Since some PDF files need to be downloaded from a Web page, there are hundreds of PDF files to download, so it is not possible to download them manually. Python has the relevant modules, so I wrote a program to download the PDF file, and by the way, I was familiar with Python's Urllib module and ULRLLIB2 module.
1, the problem description
A PDF file containing hundreds of papers from the http://www.cvpapers.com/cvpr2014.html is required, as shown in the following illustration:
2, Problem solving
Automated downloads are implemented by combining Python's Urllib module with the URLLIB2 module. The code is as follows:
test.py
#!/usr/bin/python #-*-coding:utf-8-*-import urllib #导入urllib模块 import urllib2 #导入urllib 2 Module Import re #导入正则表达式模块: RE module def getpdffromnet (inputurl): req = urllib2.
Request (inputurl) F = urllib2.urlopen (req) #打开网页 localdir = ' E:\downloadPDF\\ ' #下载PDF文件需要存储在本地的文件夹 Urllist = [] #用来存储提取的PDF下载的url的列表 for Eachline in F: #遍历网页的每一行 line = Eachline.strip () #去除行首位的空格, habitual writing if Re.match ('. *pdf.* ', line): #去匹配含有 "PDF" string of lines, only those lines have a pdf download address wordlist = line.split (' \ ") #以 "As a demarcation, separate the line so that the URL address is separately separated for word in wordlist: #遍历每个字符串 if Re.match ('. *\.pdf$ ', word): #去匹配含有"
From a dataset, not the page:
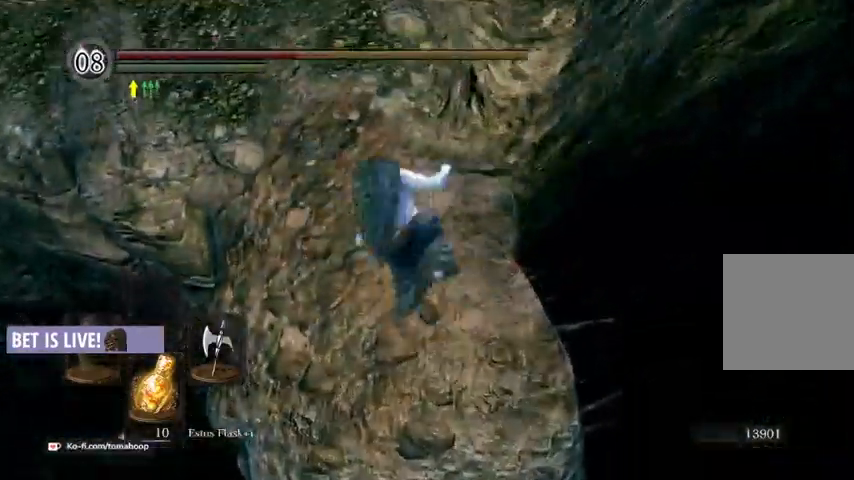
{"dt_ms": 500, "buttons": [], "left_stick": "up", "right_stick": "up-left", "events": [[67, "B", "up"], [133, "B", "down"], [167, "B", "up"], [333, "left_stick", "up"], [400, "right_stick", "left"], [500, "right_stick", "up-left"]]}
. pdf string, only the URL has urllist.append (word) #将提取的url存入列表 for everyurl in urllist: #遍历列表的每一项, that is, the URL of each PDF Worditems = Everyurl.split ('/') #将url以/boundaries, in order to extract the PDF file name for the item in Worditems: #遍历每个字符串 if R E.match ('. *\.pdf$ ', item): #查找PDF的文件名 PDFName = Item #查找到PDF文件名 localpdf = Localdir + pdfname #将本地存储目录和需要提取的PDF文件名进行连接 Try:ur Llib.urlretrieve (Everyurl, localpdf) #按照url进行下载 and stored in its filename to the local directory except Exception,e:continue getpdffromnet (' H Ttp://www.cvpapers.com/cvpr2014.html ')
Attention:
(1) 1th, 6, 8, 23, respectively, thanks to a "\" to escape;
(2) The Urlretrieve function in line 27th has 3 parameters: The first argument is the target URL; the second parameter is the file absolute path (including file name) that is saved, and the return value of the function is a tuple (filename,header). The filename is the second parameter filename. If Urlretrieve only provides 1 parameters, the filename of the returned value is the resulting temporary filename, and the temporary file is deleted after the function has finished executing. The 3rd parameter is a callback function that triggers the callback when the server is connected and the corresponding block of data is transmitted. The callback function name can be arbitrary, but the argument must be three. Generally, a callback function is defined directly using Reporthook (block_read,block_size,total_size), Block_size is the size of each chunk of data read, Block_read is the number of blocks per read, Taotal_ The size is a total amount of data read, in bytes. You can use the Reporthook function to display the read progress.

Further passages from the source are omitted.